DOCUMENT TEXT -
◆ ◆ ◆ ◆ ◆

*The comment period has been extended until March 28, 2020. See https://ijc.org/en/nutrient2020
Lake Winnipeg suffers from harmful algal blooms caused by excess nutrients, and work by provincial agencies and the IJC’s own modeling suggest that a significant portion of those nutrients come from the Red River, which runs from the United States into Canada.
An IJC-funded report, in an online public comment period through Feb. 28, aims to suggest specific nutrient targets at the transboundary region of the Red that would, if accepted by the Canadian and US governments, help reduce the extent of those harmful blooms on the lake and protect the river too.
Lake Winnipeg and other lakes in the international Red River watershed experience algal blooms that negatively impact the ecology and health of the water systems.
Algal blooms can spoil drinking water, ruin beaches, reduce property values, and negatively impact fish and other aquatic life. Some algae – called blue-green algae or cyanobacteria - produce toxins that can be dangerous to people, livestock and pets. Algal blooms also have a negative effect on the economy by decreasing tourism and may reduce the productivity of commercial and recreational fisheries.
Since some of Lake Winnipeg’s tributaries (in this instance, the Red River) are partially in the United States, getting a handle on this problem requires binational cooperation.
Tracking Water Quality
The IJC’s Red River Board and its precursors have been tracking water quality at the Canada-US border since 1969 while provincial, state and federal agencies collect water quality data from numerous locations in North Dakota, Minnesota and Manitoba.
This will be the first time the board has provided suggestions on nutrient loading targets at the border, said board member Jim Ziegler, a regional manager with the Minnesota Pollution Control Agency (MPCA). The targets are upper values of how much phosphorus and nitrogen can enter the waterways from sources such as farmland and sewer systems to limit algal growth and improve water quality.
“For the international Red River basin to deal with that issue (of nutrients), we have to understand the contributions coming from different jurisdictions,” Ziegler said.
To that end, the IJC supported a study, completed in 2016, to determine nutrient targets through a $250,000 IJC’s International Watersheds Initiative (IWI). The IWI is funded jointly by the two federal governments. The study included additional financial and in-kind assistance from the US Geological Survey, Environment and Climate Change Canada, the MPCA, North Dakota Department of Health, Manitoba Sustainable Development and the Buffalo Red River Watershed District.

◆ ◆ ◆ ◆ ◆

DATA PROVIDED -
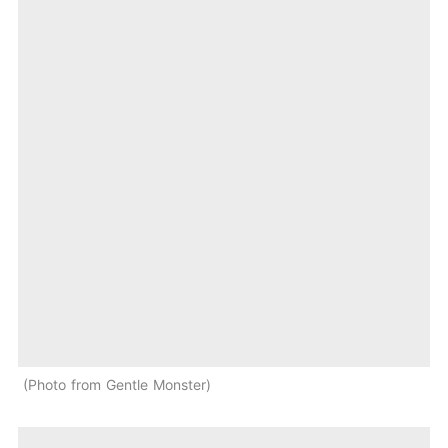
Photo from Gentle Monster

◆ ◆ ◆ ◆ ◆

ACTIVITY - Write out the stretch of the text on Red River nutrients from "Since some of" through "requires binational cooperation.", reproducing every word and mark as it stands.

OUTPUT FOR THIS TASK -
Since some of Lake Winnipeg’s tributaries (in this instance, the Red River) are partially in the United States, getting a handle on this problem requires binational cooperation.